Extract provided below:
These are not for-profit colleges. Instead, they are nonprofits running into trouble with their debts. Unable to fulfill promises made when the colleges borrowed money years earlier, these colleges have struck deals to head off severe penalties, including foreclosures of campus property.
The debt was borrowed in the form of bonds, usually for campus construction. These bonds come with a host of financial conditions colleges must meet. Colleges agree to make timely payments, of course, and also to set aside a certain amount of money to cover their debts.
But, as colleges struggle to find enough students or run into unexpected market conditions, they may not be able to fulfill all these promises. To avoid penalties, at least a handful of colleges have promised their bondholders they would do things that could substantially affect student life.
These agreements -- which are usually publicly available but largely unknown to students -- could eventually raise questions about who is in charge of the institution: the college’s governing board members, administrators and faculty, or the people who hold its debts?
End of Extract provided.
- Exercises:
a. According to the college debt passage, what was the borrowed money usually used for?
b. Reproduce the stretch of the college debt passage from "These are not" through "cover their debts.".
Record set below:
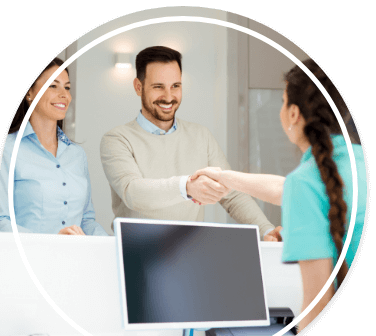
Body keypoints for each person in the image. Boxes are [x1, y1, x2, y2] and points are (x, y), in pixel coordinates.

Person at [191, 58, 367, 332]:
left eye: (283, 102)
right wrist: (226, 177)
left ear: (294, 114)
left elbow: (317, 305)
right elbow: (288, 189)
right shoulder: (354, 163)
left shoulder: (307, 182)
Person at [100, 46, 280, 240]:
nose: (168, 97)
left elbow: (232, 195)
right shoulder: (117, 139)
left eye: (175, 86)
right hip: (135, 251)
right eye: (158, 86)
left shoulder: (201, 136)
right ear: (138, 87)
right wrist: (186, 186)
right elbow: (132, 192)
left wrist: (266, 230)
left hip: (189, 252)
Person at [0, 57, 107, 236]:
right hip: (25, 260)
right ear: (29, 93)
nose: (64, 95)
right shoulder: (8, 150)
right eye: (53, 86)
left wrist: (111, 244)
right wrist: (52, 242)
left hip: (73, 260)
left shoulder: (77, 154)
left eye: (67, 87)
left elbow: (86, 220)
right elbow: (1, 221)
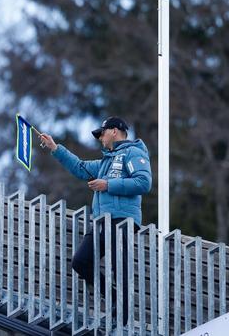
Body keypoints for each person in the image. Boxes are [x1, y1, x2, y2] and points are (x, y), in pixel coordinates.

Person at [39, 117, 152, 325]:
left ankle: (122, 320)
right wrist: (55, 148)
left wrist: (107, 184)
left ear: (115, 131)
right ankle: (114, 300)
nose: (100, 137)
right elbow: (80, 167)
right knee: (81, 262)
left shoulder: (133, 152)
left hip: (122, 220)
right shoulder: (105, 162)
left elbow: (144, 182)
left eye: (102, 132)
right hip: (102, 221)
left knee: (121, 269)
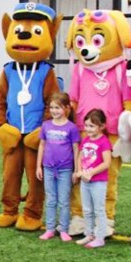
End of Record set.
- Solutions to the tasks:
a. Campus construction.

b.
These are not for-profit colleges. Instead, they are nonprofits running into trouble with their debts. Unable to fulfill promises made when the colleges borrowed money years earlier, these colleges have struck deals to head off severe penalties, including foreclosures of campus property.
The debt was borrowed in the form of bonds, usually for campus construction. These bonds come with a host of financial conditions colleges must meet. Colleges agree to make timely payments, of course, and also to set aside a certain amount of money to cover their debts.